The Brazilian’s run since being crowned champion in 2011 has featured numerous peaks and valleys. After defending his title against late-replacement opponent Frank Mir at UFC 146, dos Santos has alternated wins and losses. He had two dreadful showings against rival Cain Velasquez. There was also a nasty technical knockout finish at the hands of Alistair Overeem.
However, the 33-year-old dos Santos has been able to offset the bad showings with his knockout of Mark Hunt at UFC 160 and through his part in putting on an all-time classic against Miocic in their first encounter at UFC on Fox 13 in 2014. It appeared that dos Santos had finally turned a corner against Ben Rothwell at UFC Fight Night 86 in 2016. The Brazilian looked the best he had since his run to the title.
However, those hopes were shattered in the fight with Miocic at UFC 211. We saw dos Santos utilize some leg kicks early, which was a refreshing change from his usual boxing-heavy style. However, this was the entirety of the “JDS 2.0” we’d see in the Octagon. The same holes were present in the Brazilian’s game that we’d seen in his previous losses. Gone was the foot movement featured against Rothwell or the durability he showed in the Velasquez drubbings. Instead, we saw dos Santos back himself against the fence and attempt to exit out by dropping his hands and attempting to move out of his opponent’s way.

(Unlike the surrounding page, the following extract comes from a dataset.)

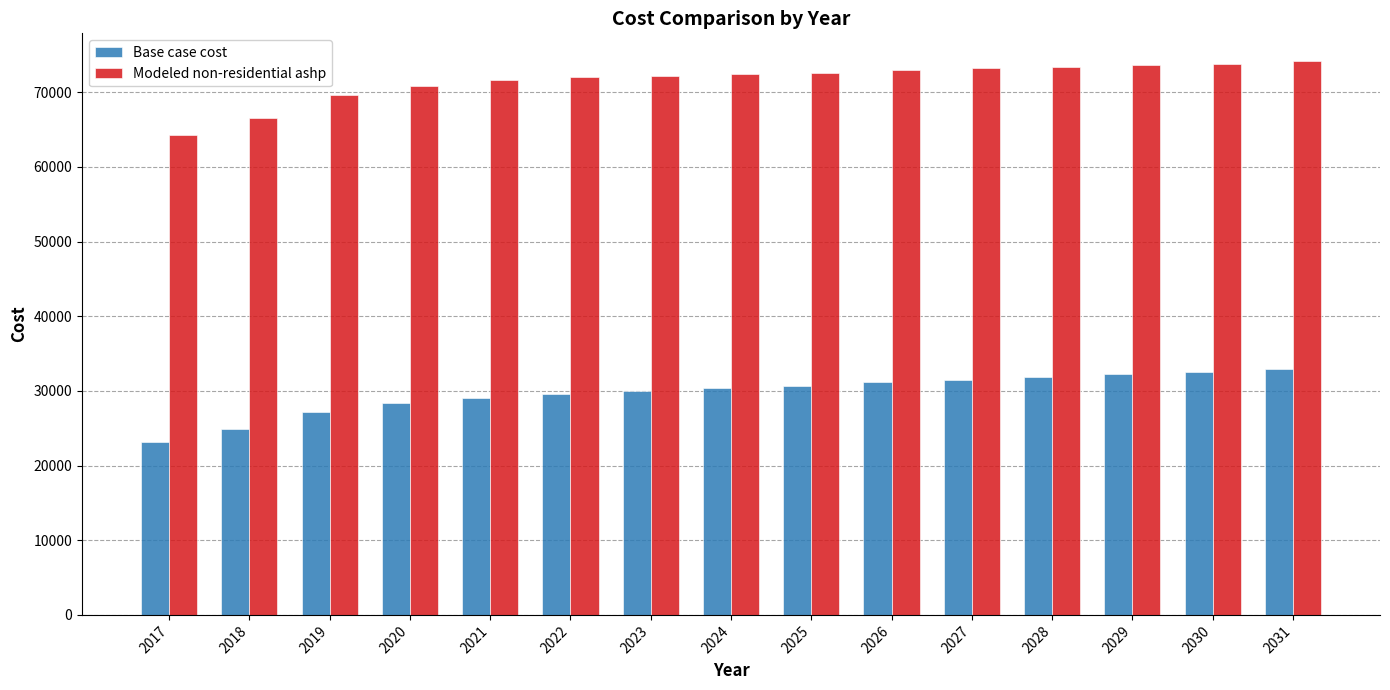

Are the bars grouped side by side (vs. stacked)?

Yes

We’ve seen this before from dos Santos in his fights with Velasquez. The imposing Velasquez backed JDS against the fence and proceeded to unleash a devastating onslaught that was sure to leave lasting damage to dos Santos well beyond his MMA career. Fans and analysts thought that by moving to American Top Team, the former champ could fix the holes in his game. It looked like we saw the results of ATT’s coaching in the Brazilian’s win against Rothwell. However, the dos Santos who fought Rothwell didn’t show up to UFC 211 and lost in devastating fashion to Miocic.
The defeat leaves dos Santos in a bit of a predicament. He just definitively lost to the current champion and has struggled to find any consistency in his post-title run. He’s still young for the heavyweight division and without a doubt is one of the most popular fighters on the UFC’s roster. His name value and fan-friendly style will likely keep him in the title picture, but it’s fair to wonder if we’ve seen the zenith of his run in MMA.
Miocic is making a case as the greatest heavyweight of all time, and he has potential opponents in Francis Ngannou, Derrick Lewis and a possible rematch with Fabricio Werdum down the line. There’s also Velasquez lurking in the wings if he can remain healthy enough. Dos Santos is nowhere to be found in this conversation.
The heavyweight division is quirky, in that it allows fighters to continue to remain relevant despite being well past their prime. Fighters in lighter weight classes don’t get to enjoy this luxury. It likely means JDS stays near the top of the rankings. He’s still a dangerous fighter and has the potential to be a world champion. However, that potential will matter little if dos Santos can’t put the pieces of the puzzle together and avoid making the same mistakes he’s made in the past. Luckily for him, he has a great team at ATT to help him. However, it’s clearly something that’s going to need to be heavily addressed in the gym before his next outing.